Another major theme in the article is the institutional gap around training and protocols. Only a little over half of participants had received ECMO training, and only about half reported the presence of a protocol for ECMO care in their ICU. That matters because ECMO is not an ordinary nursing assignment. It requires close monitoring of the circuit, rapid response to complications, interdisciplinary coordination, and high levels of vigilance. When that work happens without consistent protocols or robust education, nurses may face more uncertainty, more cognitive burden, and greater fear of making errors. The authors argue that standardized care pathways and regular training programs could improve patient safety while also reducing nurse anxiety.
The discussion places these findings in the wider literature on ICU nursing and ECMO care. The authors note that previous studies have reported fatigue, role confusion, emotional exhaustion, heavy workload, and burnout among nurses caring for ECMO patients. Their results align with that broader evidence and reinforce the idea that the nursing experience of ECMO should not be treated as secondary to the technology itself. If the nursing workforce is overwhelmed, patient safety and care quality may suffer.
The paper is also careful about its limitations. It acknowledges that the pandemic likely influenced anxiety levels, that snowball sampling may limit representativeness, and that the difficulty questions were researcher-developed rather than part of a fully validated multidimensional scale. Hospital type and ECMO modality were not fully captured in a way that allowed deeper subgroup analysis. These are meaningful limitations, but they do not erase the core message. Instead, they show that this is an important early contribution that should lead to better-designed longitudinal and intervention studies.

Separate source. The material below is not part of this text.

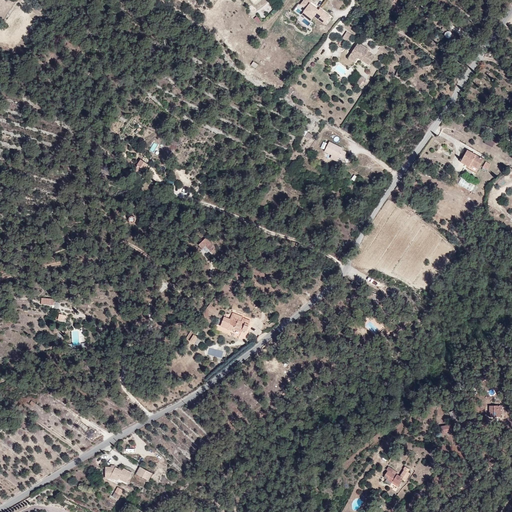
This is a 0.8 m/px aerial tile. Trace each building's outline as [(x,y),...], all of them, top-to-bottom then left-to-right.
[(320,14),(327,7),(317,0),(299,0),(297,4),(306,10),(309,6),(320,14)] [(400,15),(406,8),(402,4),(396,12),(400,15)] [(431,12),(421,5),(420,8),(418,10),(422,13),(427,17),(429,14),(431,12)] [(416,35),(419,31),(414,26),(410,31),(412,33),(416,35)] [(346,31),(342,38),(348,42),(352,35),(346,31)] [(364,40),(354,33),(344,48),(351,53),(353,50),(364,57),(370,47),(362,42),(364,40)] [(356,76),(360,69),(357,67),(352,74),(356,76)] [(357,82),(361,86),(366,80),(361,76),(357,82)] [(343,152),(347,144),(341,141),(341,139),(330,134),(325,144),(332,147),(338,150),(343,152)] [(492,147),(495,141),(487,137),(484,143),(486,144),(492,147)] [(484,159),(467,151),(461,163),(467,166),(466,168),(470,170),(476,173),(484,159)] [(140,163),(144,156),(138,153),(130,163),(134,165),(137,161),(140,163)] [(491,164),(486,161),(483,167),(488,170),(489,168),(491,164)] [(461,177),(458,184),(472,192),(476,186),(461,177)] [(215,247),(205,237),(199,244),(203,248),(206,245),(211,251),(215,247)] [(276,245),(270,242),(269,243),(266,242),(264,245),(273,250),(276,245)] [(392,296),(382,290),(379,295),(383,298),(382,300),(387,303),(392,296)] [(245,332),(251,318),(242,315),(241,318),(234,316),(234,318),(230,317),(223,314),(219,324),(233,330),(235,324),(242,326),(240,330),(245,332)] [(195,345),(199,337),(195,335),(191,342),(195,345)] [(498,411),(499,403),(486,402),(485,413),(494,414),(494,411),(498,411)] [(455,411),(452,403),(447,405),(450,413),(455,411)] [(4,411),(0,417),(0,419),(4,422),(10,414),(4,411)] [(450,426),(449,418),(438,420),(439,429),(447,428),(447,426),(450,426)] [(390,478),(406,464),(400,461),(399,464),(399,465),(398,468),(385,461),(382,465),(384,466),(381,471),(383,473),(382,475),(388,478),(389,477),(390,478)] [(402,477),(407,468),(406,467),(407,465),(406,464),(390,478),(396,481),(399,476),(402,477)] [(152,473),(140,466),(135,473),(148,481),(152,473)] [(117,467),(107,467),(106,479),(114,479),(118,482),(120,479),(128,483),(133,473),(125,469),(124,471),(117,467)] [(112,497),(119,500),(123,489),(116,487),(112,497)] [(61,511),(60,511),(62,508),(52,503),(47,511),(61,511)]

Overall, the article delivers a strong and timely message: ECMO care is not only a technological and medical challenge, but also a human workforce challenge. ICU nurses caring for ECMO patients face measurable anxiety and substantial operational difficulties, especially when staffing, training, and protocols are inadequate. The findings support the need for ECMO-specific education, simulation-based learning, standardized checklists, mentorship, and psychological support systems. For hospitals expanding advanced life support services, this study is a reminder that success depends not only on machines and specialists, but also on the nurses who keep these fragile systems safe at the bedside.